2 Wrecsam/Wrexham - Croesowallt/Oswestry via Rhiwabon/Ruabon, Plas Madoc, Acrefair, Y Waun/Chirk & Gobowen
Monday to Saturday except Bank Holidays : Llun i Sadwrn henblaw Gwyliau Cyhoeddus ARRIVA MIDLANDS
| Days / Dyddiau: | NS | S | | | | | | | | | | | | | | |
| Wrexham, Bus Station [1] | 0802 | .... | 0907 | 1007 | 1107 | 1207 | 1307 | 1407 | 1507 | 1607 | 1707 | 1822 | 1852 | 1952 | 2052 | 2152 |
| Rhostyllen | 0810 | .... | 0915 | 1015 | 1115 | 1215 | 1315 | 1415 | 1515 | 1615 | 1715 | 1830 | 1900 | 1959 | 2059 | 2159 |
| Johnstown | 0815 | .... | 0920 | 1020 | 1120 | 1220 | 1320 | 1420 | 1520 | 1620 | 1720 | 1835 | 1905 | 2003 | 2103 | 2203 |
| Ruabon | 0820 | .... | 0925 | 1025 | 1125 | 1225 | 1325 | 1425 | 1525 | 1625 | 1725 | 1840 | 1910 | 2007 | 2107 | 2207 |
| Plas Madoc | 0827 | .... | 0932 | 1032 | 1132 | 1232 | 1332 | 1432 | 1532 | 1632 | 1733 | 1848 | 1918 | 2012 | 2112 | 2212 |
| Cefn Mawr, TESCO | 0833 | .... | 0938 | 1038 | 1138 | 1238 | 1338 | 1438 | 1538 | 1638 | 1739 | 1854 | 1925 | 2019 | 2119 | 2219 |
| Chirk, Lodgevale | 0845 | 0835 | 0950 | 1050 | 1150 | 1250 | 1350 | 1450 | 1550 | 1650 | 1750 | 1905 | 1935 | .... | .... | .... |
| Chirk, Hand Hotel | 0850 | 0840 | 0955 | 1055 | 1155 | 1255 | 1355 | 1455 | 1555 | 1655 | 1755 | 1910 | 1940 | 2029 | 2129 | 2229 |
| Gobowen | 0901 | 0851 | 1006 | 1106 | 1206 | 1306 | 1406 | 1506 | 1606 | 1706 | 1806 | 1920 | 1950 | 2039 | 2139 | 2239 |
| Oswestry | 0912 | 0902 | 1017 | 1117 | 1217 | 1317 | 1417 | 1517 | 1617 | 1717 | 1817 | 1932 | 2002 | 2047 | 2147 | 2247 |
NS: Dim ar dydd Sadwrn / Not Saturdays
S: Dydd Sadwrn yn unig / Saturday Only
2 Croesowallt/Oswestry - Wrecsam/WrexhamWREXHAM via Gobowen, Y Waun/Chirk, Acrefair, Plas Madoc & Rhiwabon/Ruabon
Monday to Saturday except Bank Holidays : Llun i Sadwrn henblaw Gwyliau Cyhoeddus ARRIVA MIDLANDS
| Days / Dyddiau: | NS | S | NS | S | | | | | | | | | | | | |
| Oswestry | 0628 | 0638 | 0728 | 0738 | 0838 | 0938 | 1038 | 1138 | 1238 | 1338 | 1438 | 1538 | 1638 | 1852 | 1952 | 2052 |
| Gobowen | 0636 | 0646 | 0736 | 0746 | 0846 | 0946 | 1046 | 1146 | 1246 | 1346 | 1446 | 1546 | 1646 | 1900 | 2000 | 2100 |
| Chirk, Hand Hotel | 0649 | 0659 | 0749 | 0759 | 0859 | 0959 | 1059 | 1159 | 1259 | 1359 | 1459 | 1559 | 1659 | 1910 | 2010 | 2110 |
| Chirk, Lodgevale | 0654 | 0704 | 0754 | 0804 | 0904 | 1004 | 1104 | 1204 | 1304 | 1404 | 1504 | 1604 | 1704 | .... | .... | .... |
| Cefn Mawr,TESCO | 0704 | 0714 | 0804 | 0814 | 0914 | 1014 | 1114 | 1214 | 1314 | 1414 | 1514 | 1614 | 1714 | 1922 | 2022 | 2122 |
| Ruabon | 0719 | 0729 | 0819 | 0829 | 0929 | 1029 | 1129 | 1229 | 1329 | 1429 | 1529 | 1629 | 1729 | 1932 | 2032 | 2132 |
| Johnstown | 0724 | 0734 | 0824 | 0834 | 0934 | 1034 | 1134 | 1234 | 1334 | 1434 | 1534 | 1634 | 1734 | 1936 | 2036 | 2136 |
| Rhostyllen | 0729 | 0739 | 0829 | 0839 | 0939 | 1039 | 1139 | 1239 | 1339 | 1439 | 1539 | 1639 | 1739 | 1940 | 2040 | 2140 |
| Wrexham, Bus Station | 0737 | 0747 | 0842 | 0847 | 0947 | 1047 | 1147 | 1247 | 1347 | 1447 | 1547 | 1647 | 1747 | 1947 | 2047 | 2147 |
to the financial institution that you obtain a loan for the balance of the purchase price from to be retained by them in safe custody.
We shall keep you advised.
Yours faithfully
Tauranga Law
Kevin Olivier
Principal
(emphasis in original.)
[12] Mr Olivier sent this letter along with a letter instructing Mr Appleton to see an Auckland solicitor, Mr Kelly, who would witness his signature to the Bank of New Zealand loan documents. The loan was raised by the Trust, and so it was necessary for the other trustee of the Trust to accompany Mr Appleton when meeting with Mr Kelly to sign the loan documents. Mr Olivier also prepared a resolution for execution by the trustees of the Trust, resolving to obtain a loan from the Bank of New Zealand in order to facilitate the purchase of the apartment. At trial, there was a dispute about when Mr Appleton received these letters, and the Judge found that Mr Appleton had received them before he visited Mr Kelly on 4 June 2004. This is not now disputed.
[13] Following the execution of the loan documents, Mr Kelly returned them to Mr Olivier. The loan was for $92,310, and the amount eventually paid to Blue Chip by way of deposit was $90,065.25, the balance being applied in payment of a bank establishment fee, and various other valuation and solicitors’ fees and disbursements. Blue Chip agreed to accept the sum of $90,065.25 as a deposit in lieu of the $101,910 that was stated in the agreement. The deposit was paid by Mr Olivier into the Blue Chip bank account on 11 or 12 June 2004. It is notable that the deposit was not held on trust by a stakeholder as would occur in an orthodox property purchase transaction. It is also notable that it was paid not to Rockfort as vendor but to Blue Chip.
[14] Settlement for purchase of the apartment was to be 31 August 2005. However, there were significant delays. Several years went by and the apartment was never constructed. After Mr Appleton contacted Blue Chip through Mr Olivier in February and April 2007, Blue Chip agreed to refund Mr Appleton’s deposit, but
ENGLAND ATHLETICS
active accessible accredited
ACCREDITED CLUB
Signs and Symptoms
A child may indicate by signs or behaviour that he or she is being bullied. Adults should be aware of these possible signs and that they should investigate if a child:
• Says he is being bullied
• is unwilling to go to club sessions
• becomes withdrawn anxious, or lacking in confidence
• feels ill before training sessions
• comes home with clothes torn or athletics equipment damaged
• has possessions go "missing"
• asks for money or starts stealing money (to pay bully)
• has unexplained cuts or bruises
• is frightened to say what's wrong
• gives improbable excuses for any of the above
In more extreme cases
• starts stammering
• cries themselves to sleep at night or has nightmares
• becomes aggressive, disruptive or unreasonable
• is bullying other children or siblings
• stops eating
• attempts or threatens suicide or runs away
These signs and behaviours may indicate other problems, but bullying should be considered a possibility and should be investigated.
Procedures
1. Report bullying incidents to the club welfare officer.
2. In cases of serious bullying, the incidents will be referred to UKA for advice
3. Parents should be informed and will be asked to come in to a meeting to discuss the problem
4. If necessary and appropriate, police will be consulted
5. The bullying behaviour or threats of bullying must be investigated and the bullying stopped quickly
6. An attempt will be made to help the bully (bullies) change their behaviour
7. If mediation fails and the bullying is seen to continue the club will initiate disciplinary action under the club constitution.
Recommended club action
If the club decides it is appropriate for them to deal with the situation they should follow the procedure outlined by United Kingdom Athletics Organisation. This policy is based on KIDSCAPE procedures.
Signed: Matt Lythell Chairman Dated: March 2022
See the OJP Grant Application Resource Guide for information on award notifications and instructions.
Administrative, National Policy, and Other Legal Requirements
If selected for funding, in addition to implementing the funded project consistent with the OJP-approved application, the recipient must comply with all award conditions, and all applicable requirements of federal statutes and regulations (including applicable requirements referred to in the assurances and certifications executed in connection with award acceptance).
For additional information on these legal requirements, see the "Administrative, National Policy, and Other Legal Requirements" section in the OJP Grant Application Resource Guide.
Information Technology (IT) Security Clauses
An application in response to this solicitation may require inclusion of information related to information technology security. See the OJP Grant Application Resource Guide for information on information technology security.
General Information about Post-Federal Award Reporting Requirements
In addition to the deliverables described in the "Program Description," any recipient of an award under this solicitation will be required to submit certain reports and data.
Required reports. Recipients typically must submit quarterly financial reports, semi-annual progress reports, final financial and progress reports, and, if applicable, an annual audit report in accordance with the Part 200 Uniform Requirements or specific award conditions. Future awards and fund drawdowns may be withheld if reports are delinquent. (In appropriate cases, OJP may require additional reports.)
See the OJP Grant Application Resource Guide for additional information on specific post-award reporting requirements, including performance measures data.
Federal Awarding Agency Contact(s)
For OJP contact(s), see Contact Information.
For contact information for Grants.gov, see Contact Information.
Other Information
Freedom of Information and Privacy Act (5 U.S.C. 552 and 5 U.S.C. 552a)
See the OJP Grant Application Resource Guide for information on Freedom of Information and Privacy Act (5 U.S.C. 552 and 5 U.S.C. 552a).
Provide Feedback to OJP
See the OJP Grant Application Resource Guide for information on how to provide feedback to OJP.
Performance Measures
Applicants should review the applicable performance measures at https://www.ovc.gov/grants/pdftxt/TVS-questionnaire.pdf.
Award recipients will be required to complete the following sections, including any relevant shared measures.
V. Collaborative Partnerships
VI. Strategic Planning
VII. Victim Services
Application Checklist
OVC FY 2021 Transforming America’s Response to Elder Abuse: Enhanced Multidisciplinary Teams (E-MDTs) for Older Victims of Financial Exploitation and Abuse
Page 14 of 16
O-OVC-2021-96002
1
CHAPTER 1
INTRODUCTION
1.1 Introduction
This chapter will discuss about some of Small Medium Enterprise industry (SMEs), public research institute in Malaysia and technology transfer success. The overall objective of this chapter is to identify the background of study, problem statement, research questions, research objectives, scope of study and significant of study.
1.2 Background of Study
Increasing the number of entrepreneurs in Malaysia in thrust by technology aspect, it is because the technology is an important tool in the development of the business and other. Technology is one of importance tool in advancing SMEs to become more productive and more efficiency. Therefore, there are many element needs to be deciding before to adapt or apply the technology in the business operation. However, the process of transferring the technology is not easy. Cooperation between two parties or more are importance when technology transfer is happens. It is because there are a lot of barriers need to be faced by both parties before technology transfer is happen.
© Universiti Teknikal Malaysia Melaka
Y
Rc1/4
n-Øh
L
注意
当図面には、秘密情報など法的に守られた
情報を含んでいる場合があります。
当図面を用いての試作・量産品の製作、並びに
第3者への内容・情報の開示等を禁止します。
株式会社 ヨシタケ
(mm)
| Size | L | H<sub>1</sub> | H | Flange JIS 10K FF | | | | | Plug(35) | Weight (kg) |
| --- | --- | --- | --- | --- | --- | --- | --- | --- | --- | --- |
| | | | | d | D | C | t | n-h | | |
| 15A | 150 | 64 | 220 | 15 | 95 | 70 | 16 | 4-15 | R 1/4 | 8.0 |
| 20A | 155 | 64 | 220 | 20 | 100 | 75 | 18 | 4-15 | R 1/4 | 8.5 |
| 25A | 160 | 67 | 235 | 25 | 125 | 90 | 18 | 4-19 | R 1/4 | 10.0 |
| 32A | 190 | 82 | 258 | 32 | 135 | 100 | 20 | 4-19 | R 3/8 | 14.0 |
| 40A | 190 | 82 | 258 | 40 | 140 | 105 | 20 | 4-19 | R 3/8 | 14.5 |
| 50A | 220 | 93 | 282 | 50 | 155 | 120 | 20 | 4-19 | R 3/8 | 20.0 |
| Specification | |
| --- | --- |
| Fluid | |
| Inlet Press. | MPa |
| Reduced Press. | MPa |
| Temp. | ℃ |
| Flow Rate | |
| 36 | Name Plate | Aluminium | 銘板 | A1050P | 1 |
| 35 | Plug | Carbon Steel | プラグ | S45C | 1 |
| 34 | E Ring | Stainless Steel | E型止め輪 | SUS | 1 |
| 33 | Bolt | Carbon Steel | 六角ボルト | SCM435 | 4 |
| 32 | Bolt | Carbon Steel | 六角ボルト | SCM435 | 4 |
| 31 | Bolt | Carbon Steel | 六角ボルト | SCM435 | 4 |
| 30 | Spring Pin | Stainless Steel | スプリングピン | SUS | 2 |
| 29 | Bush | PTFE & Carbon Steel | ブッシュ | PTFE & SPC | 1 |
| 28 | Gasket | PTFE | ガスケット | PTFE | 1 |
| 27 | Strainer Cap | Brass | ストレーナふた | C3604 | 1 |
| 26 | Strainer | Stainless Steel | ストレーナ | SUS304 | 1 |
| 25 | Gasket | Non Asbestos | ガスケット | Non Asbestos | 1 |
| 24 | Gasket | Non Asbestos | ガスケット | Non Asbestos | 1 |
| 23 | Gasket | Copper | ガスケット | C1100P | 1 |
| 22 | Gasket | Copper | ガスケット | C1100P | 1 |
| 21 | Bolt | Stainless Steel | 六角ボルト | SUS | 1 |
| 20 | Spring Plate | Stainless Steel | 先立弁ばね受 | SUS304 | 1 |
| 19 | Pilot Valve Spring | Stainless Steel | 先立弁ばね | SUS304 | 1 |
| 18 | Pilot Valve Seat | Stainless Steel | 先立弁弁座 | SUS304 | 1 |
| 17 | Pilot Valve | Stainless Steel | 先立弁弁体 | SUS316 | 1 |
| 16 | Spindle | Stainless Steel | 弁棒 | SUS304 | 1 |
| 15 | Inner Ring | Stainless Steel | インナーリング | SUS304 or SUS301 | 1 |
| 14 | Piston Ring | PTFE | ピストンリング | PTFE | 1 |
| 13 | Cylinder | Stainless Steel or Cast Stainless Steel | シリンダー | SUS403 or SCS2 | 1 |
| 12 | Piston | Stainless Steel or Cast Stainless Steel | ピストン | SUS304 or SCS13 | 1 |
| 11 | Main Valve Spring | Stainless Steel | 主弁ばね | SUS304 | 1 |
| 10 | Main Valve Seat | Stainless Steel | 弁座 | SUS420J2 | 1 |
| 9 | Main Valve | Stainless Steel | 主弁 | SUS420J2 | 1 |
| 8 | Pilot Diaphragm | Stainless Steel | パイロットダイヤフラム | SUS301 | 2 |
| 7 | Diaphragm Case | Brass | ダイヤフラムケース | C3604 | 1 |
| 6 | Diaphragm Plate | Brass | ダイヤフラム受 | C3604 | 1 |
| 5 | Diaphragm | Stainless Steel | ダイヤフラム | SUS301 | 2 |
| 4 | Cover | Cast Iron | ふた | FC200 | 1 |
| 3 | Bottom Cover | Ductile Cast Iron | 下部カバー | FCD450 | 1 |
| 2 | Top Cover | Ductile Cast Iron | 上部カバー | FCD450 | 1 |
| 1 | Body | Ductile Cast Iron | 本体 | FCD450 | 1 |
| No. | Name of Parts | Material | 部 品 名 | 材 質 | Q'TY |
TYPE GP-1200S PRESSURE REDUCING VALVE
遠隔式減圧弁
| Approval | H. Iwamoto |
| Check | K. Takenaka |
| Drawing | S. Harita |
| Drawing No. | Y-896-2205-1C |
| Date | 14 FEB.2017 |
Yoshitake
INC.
━━━━━━━━━━━━━━━━━━━━━━━━━━━━━━
• [Task prompt] From the listing above, output exactly the run of lines that starts with the line containing "33 | Bolt |" and ends with the line containing "ストレーナふた | C3604 | 1 |".

• [Answer]
| 33 | Bolt | Carbon Steel | 六角ボルト | SCM435 | 4 |
| 32 | Bolt | Carbon Steel | 六角ボルト | SCM435 | 4 |
| 31 | Bolt | Carbon Steel | 六角ボルト | SCM435 | 4 |
| 30 | Spring Pin | Stainless Steel | スプリングピン | SUS | 2 |
| 29 | Bush | PTFE & Carbon Steel | ブッシュ | PTFE & SPC | 1 |
| 28 | Gasket | PTFE | ガスケット | PTFE | 1 |
| 27 | Strainer Cap | Brass | ストレーナふた | C3604 | 1 |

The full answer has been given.